**Exercise instructions:** Put these lines into a Markdown table with two columns, Row and Line: number each row in the first column and give the line in the second, leaving out any blank lines.

___ Records supplied

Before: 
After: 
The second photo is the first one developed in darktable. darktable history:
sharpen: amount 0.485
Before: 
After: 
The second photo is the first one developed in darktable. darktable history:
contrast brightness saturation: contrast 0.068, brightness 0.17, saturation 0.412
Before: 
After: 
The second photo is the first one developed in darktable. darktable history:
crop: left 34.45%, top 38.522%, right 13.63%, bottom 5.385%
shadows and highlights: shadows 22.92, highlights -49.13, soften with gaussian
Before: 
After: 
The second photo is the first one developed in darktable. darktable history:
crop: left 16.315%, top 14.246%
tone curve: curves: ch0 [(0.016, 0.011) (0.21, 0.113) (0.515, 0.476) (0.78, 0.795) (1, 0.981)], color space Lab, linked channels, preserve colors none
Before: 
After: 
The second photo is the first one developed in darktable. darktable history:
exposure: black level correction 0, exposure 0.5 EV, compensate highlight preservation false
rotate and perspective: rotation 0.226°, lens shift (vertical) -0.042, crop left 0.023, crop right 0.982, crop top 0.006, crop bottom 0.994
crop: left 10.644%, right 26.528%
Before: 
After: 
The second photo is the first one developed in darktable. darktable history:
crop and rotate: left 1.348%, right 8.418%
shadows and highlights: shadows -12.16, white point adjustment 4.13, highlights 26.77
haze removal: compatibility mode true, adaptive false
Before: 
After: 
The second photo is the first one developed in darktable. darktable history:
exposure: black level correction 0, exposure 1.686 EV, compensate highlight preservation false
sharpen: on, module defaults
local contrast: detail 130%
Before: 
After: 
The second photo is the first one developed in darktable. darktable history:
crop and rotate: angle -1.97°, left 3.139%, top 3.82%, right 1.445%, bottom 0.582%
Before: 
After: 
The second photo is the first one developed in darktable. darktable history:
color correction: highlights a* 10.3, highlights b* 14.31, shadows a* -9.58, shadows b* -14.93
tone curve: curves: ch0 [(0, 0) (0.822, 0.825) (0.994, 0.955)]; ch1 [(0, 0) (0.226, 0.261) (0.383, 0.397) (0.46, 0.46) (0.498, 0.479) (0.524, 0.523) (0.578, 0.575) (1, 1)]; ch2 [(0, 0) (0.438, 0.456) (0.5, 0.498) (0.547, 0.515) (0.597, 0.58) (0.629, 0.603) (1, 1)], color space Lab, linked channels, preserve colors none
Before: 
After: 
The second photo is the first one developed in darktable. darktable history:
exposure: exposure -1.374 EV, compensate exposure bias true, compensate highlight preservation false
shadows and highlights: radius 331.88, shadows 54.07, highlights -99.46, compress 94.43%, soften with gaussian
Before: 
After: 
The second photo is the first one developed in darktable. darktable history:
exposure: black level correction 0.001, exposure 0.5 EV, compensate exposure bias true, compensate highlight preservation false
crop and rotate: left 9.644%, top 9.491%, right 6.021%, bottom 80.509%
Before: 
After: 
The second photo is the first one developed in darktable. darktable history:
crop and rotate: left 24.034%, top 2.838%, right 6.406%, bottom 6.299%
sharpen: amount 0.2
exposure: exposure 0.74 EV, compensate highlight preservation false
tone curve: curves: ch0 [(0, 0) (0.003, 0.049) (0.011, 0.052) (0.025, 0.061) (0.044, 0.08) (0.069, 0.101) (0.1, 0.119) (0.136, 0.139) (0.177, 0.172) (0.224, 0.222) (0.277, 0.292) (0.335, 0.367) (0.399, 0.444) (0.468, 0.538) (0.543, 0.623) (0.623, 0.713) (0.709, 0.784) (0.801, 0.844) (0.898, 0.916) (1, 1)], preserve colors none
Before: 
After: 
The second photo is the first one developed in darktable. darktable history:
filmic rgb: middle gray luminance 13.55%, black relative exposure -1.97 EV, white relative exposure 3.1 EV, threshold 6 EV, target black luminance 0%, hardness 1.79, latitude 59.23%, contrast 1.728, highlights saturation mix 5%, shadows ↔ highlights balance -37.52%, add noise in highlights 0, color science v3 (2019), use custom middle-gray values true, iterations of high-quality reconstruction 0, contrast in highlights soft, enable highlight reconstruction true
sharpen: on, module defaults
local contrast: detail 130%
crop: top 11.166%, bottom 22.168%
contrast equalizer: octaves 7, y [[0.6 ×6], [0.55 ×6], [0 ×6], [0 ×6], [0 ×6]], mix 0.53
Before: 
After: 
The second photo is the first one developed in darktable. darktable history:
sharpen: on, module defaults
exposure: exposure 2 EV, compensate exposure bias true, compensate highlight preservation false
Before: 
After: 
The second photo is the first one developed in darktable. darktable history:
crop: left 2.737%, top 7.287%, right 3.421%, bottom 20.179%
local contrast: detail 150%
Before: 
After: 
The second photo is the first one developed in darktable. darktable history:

______

**Solution to this exercise:**
| Row | Line |
|---|---|
| 1 | Before:  |
| 2 | After:  |
| 3 | The second photo is the first one developed in darktable. darktable history: |
| 4 | sharpen: amount 0.485 |
| 5 | Before:  |
| 6 | After:  |
| 7 | The second photo is the first one developed in darktable. darktable history: |
| 8 | contrast brightness saturation: contrast 0.068, brightness 0.17, saturation 0.412 |
| 9 | Before:  |
| 10 | After:  |
| 11 | The second photo is the first one developed in darktable. darktable history: |
| 12 | crop: left 34.45%, top 38.522%, right 13.63%, bottom 5.385% |
| 13 | shadows and highlights: shadows 22.92, highlights -49.13, soften with gaussian |
| 14 | Before:  |
| 15 | After:  |
| 16 | The second photo is the first one developed in darktable. darktable history: |
| 17 | crop: left 16.315%, top 14.246% |
| 18 | tone curve: curves: ch0 [(0.016, 0.011) (0.21, 0.113) (0.515, 0.476) (0.78, 0.795) (1, 0.981)], color space Lab, linked channels, preserve colors none |
| 19 | Before:  |
| 20 | After:  |
| 21 | The second photo is the first one developed in darktable. darktable history: |
| 22 | exposure: black level correction 0, exposure 0.5 EV, compensate highlight preservation false |
| 23 | rotate and perspective: rotation 0.226°, lens shift (vertical) -0.042, crop left 0.023, crop right 0.982, crop top 0.006, crop bottom 0.994 |
| 24 | crop: left 10.644%, right 26.528% |
| 25 | Before:  |
| 26 | After:  |
| 27 | The second photo is the first one developed in darktable. darktable history: |
| 28 | crop and rotate: left 1.348%, right 8.418% |
| 29 | shadows and highlights: shadows -12.16, white point adjustment 4.13, highlights 26.77 |
| 30 | haze removal: compatibility mode true, adaptive false |
| 31 | Before:  |
| 32 | After:  |
| 33 | The second photo is the first one developed in darktable. darktable history: |
| 34 | exposure: black level correction 0, exposure 1.686 EV, compensate highlight preservation false |
| 35 | sharpen: on, module defaults |
| 36 | local contrast: detail 130% |
| 37 | Before:  |
| 38 | After:  |
| 39 | The second photo is the first one developed in darktable. darktable history: |
| 40 | crop and rotate: angle -1.97°, left 3.139%, top 3.82%, right 1.445%, bottom 0.582% |
| 41 | Before:  |
| 42 | After:  |
| 43 | The second photo is the first one developed in darktable. darktable history: |
| 44 | color correction: highlights a* 10.3, highlights b* 14.31, shadows a* -9.58, shadows b* -14.93 |
| 45 | tone curve: curves: ch0 [(0, 0) (0.822, 0.825) (0.994, 0.955)]; ch1 [(0, 0) (0.226, 0.261) (0.383, 0.397) (0.46, 0.46) (0.498, 0.479) (0.524, 0.523) (0.578, 0.575) (1, 1)]; ch2 [(0, 0) (0.438, 0.456) (0.5, 0.498) (0.547, 0.515) (0.597, 0.58) (0.629, 0.603) (1, 1)], color space Lab, linked channels, preserve colors none |
| 46 | Before:  |
| 47 | After:  |
| 48 | The second photo is the first one developed in darktable. darktable history: |
| 49 | exposure: exposure -1.374 EV, compensate exposure bias true, compensate highlight preservation false |
| 50 | shadows and highlights: radius 331.88, shadows 54.07, highlights -99.46, compress 94.43%, soften with gaussian |
| 51 | Before:  |
| 52 | After:  |
| 53 | The second photo is the first one developed in darktable. darktable history: |
| 54 | exposure: black level correction 0.001, exposure 0.5 EV, compensate exposure bias true, compensate highlight preservation false |
| 55 | crop and rotate: left 9.644%, top 9.491%, right 6.021%, bottom 80.509% |
| 56 | Before:  |
| 57 | After:  |
| 58 | The second photo is the first one developed in darktable. darktable history: |
| 59 | crop and rotate: left 24.034%, top 2.838%, right 6.406%, bottom 6.299% |
| 60 | sharpen: amount 0.2 |
| 61 | exposure: exposure 0.74 EV, compensate highlight preservation false |
| 62 | tone curve: curves: ch0 [(0, 0) (0.003, 0.049) (0.011, 0.052) (0.025, 0.061) (0.044, 0.08) (0.069, 0.101) (0.1, 0.119) (0.136, 0.139) (0.177, 0.172) (0.224, 0.222) (0.277, 0.292) (0.335, 0.367) (0.399, 0.444) (0.468, 0.538) (0.543, 0.623) (0.623, 0.713) (0.709, 0.784) (0.801, 0.844) (0.898, 0.916) (1, 1)], preserve colors none |
| 63 | Before:  |
| 64 | After:  |
| 65 | The second photo is the first one developed in darktable. darktable history: |
| 66 | filmic rgb: middle gray luminance 13.55%, black relative exposure -1.97 EV, white relative exposure 3.1 EV, threshold 6 EV, target black luminance 0%, hardness 1.79, latitude 59.23%, contrast 1.728, highlights saturation mix 5%, shadows ↔ highlights balance -37.52%, add noise in highlights 0, color science v3 (2019), use custom middle-gray values true, iterations of high-quality reconstruction 0, contrast in highlights soft, enable highlight reconstruction true |
| 67 | sharpen: on, module defaults |
| 68 | local contrast: detail 130% |
| 69 | crop: top 11.166%, bottom 22.168% |
| 70 | contrast equalizer: octaves 7, y [[0.6 ×6], [0.55 ×6], [0 ×6], [0 ×6], [0 ×6]], mix 0.53 |
| 71 | Before:  |
| 72 | After:  |
| 73 | The second photo is the first one developed in darktable. darktable history: |
| 74 | sharpen: on, module defaults |
| 75 | exposure: exposure 2 EV, compensate exposure bias true, compensate highlight preservation false |
| 76 | Before:  |
| 77 | After:  |
| 78 | The second photo is the first one developed in darktable. darktable history: |
| 79 | crop: left 2.737%, top 7.287%, right 3.421%, bottom 20.179% |
| 80 | local contrast: detail 150% |
| 81 | Before:  |
| 82 | After:  |
| 83 | The second photo is the first one developed in darktable. darktable history: |